The records that follow should be copied out exactly, pictures excluded.

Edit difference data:
============
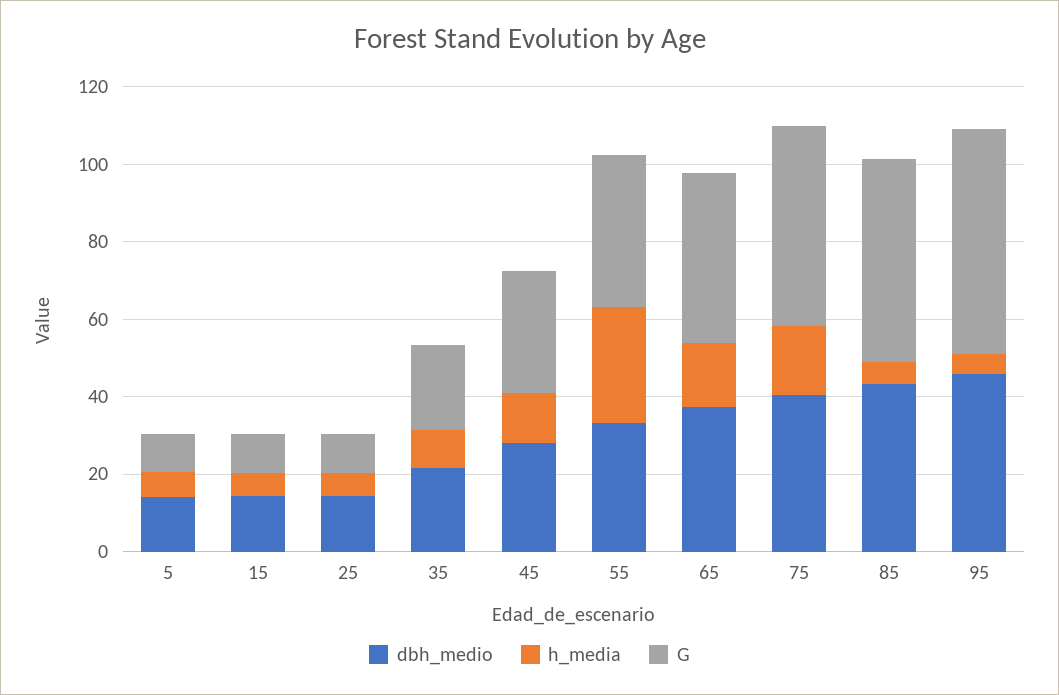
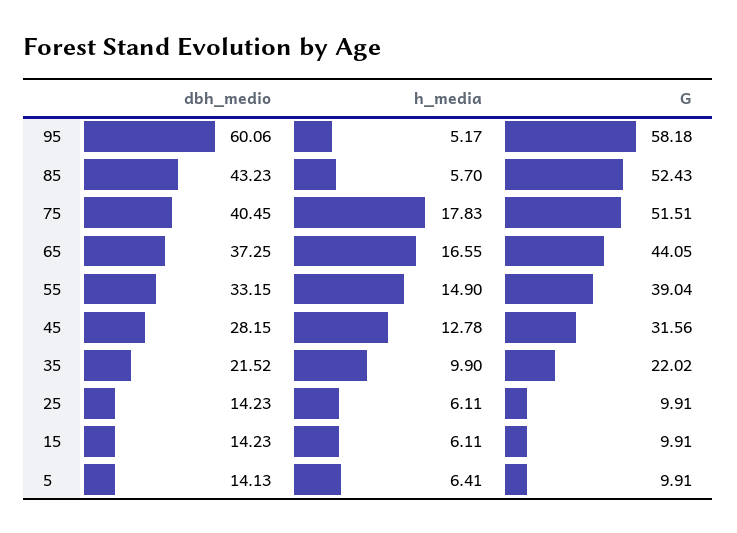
  {
    "dbh_medio": {
      "5": 14.13,
      "15": 14.23,
      "25": 14.23,
      "35": 21.52,
      "45": 28.15,
      "55": 33.15,
      "65": 37.25,
      "75": 40.45,
      "85": 43.23,
-     "95": 45
+     "95": 60.06
    },
    "h_media": {
      "5": 6.41,
      "15": 6.11,
      "25": 6.11,
      "35": 9.9,
      "45": 12.78,
-     "55": 30,
+     "55": 14.9,
      "65": 16.55,
      "75": 17.83,
      "85": 5.7,
      "95": 5.17
    },
    "G": {
      "5": 9.91,
      "15": 9.91,
      "25": 9.91,
      "35": 22.02,
      "45": 31.56,
      "55": 39.04,
      "65": 44.05,
      "75": 51.51,
      "85": 52.43,
      "95": 58.18
    }
  }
============
§ **Worked solution**:
  {
    "dbh_medio": {
      "5": 14.13,
      "15": 14.23,
      "25": 14.23,
      "35": 21.52,
      "45": 28.15,
      "55": 33.15,
      "65": 37.25,
      "75": 40.45,
      "85": 43.23,
-     "95": 45
+     "95": 60.06
    },
    "h_media": {
      "5": 6.41,
      "15": 6.11,
      "25": 6.11,
      "35": 9.9,
      "45": 12.78,
-     "55": 30,
+     "55": 14.9,
      "65": 16.55,
      "75": 17.83,
      "85": 5.7,
      "95": 5.17
    },
    "G": {
      "5": 9.91,
      "15": 9.91,
      "25": 9.91,
      "35": 22.02,
      "45": 31.56,
      "55": 39.04,
      "65": 44.05,
      "75": 51.51,
      "85": 52.43,
      "95": 58.18
    }
  }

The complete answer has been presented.